There are few limitations in our study. Not all patients can undergo Doppler examination due to ulceration, pain, swelling, heavily calcified arteries, and obesity. Furthermore, the Doppler examination is time consuming and requires trained personnel and therefore becomes unsuitable for certain patients. As far as role of calcium scoring is concerned, none of the previous studies has limited its role for the diagnosis of PAD or identification of atheromatous changes. Most of the previous studies have evaluated its role as a prognostic factor for adverse events. Owing to limitations of time and inability to carry out a prospective study in which we could identify the role of calcium scores for futuristic adverse events that could prove its usefulness as an auxiliary measurement during CT angiography, remains to be seen. Considering this limitation, we recommend further studies on a larger sample size on clinically suspect cases of PAD in whom calcium scoring should be done at baseline and they should be followed up for the development of PAD in future, adverse cardiovascular event and amputation as the outcomes. Further studies to evaluate the role of calcium scoring as a precursor for atheromatous changes are also recommended to establish its role as an early marker of vascular atherosclerosis.

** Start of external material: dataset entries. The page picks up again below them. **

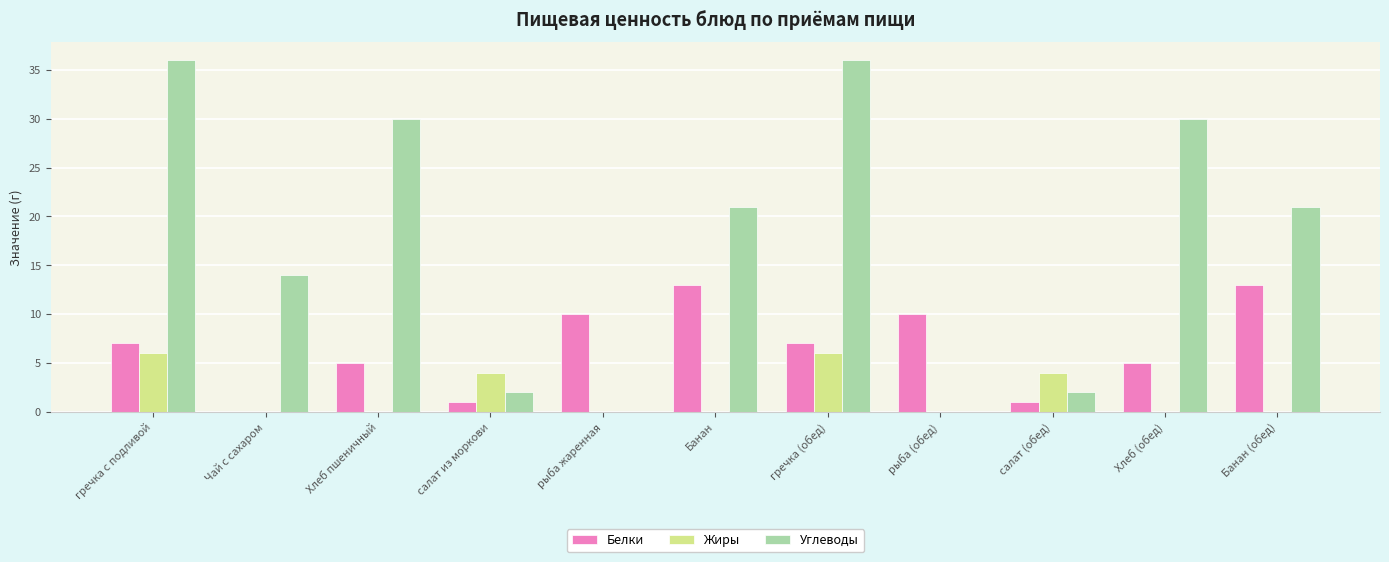

The value of Белки at Банан is 3. True or false?

False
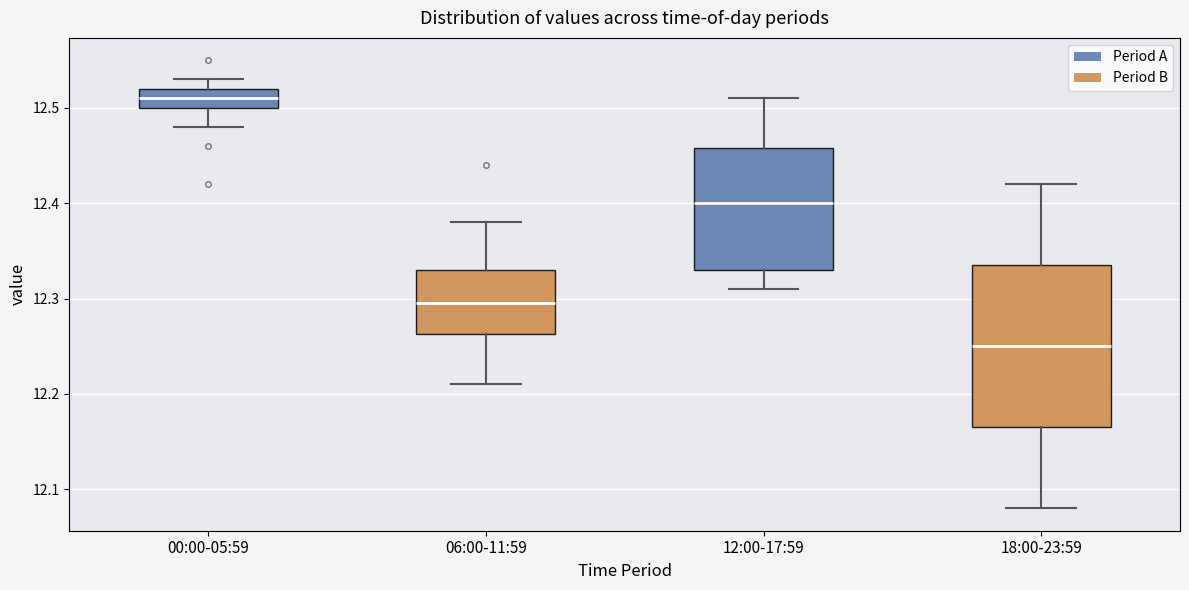

Reading left to right, transcribe this box plot: for each box, give where its median line is, the range the box spans, and where its two whiskers end, as read against the y-axis. The values are not printed on the chart, so give them approximately, as read against the axis.

00:00-05:59: median 12.51, box 12.50 to 12.52, whiskers 12.48 to 12.53
06:00-11:59: median 12.30, box 12.26 to 12.33, whiskers 12.21 to 12.38
12:00-17:59: median 12.40, box 12.33 to 12.46, whiskers 12.31 to 12.51
18:00-23:59: median 12.25, box 12.17 to 12.34, whiskers 12.08 to 12.42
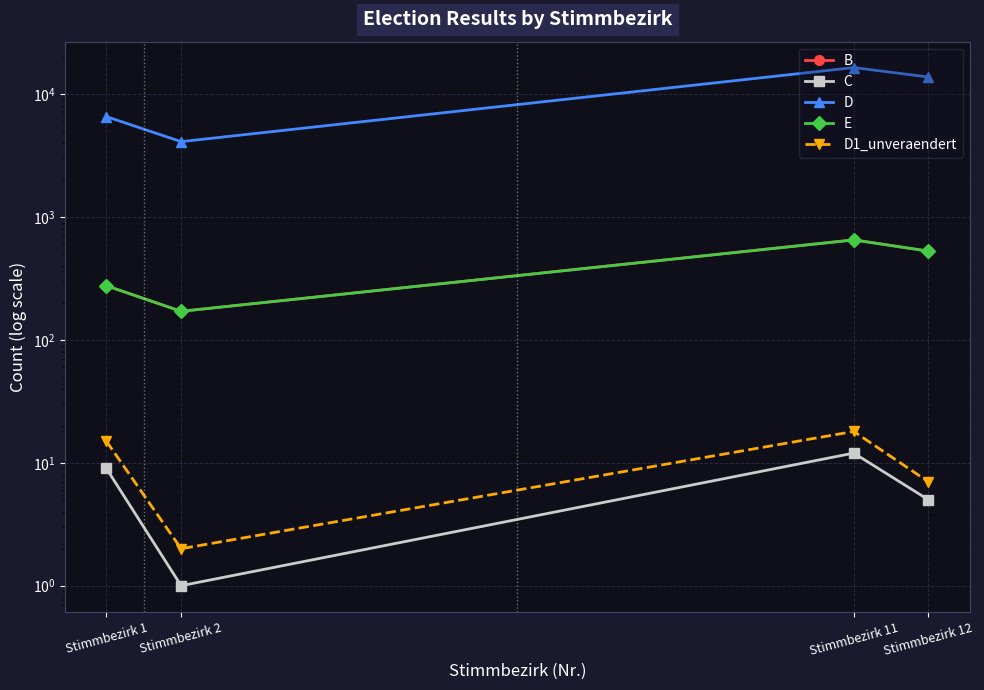

The E series shows 651 at Stimmbezirk 11. True or false?

True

The present study assessed the usefulness of color Doppler and calcium scoring assessment in evaluation of PAD and compared them with dual-energy computed tomographic angiographic evaluation. The findings of the present study thus showed that calcium scoring as compared to color Doppler had a higher diagnostic efficacy for the detection of DECT angiography confirmed PAD and it can be helpful in diagnosing PAD. Concerning evaluation of atheromatous changes, though calcium score lacked adequate sensitivity at the projected cutoff, however, keeping in view the fact, that calcium score in itself is a reflection of atheromatous change, the evaluation of atheromatous changes using calcium scoring needs to be assessed in prospective longitudinal clinical studies where the calcium scoring should be correlated with prospective clinical outcome.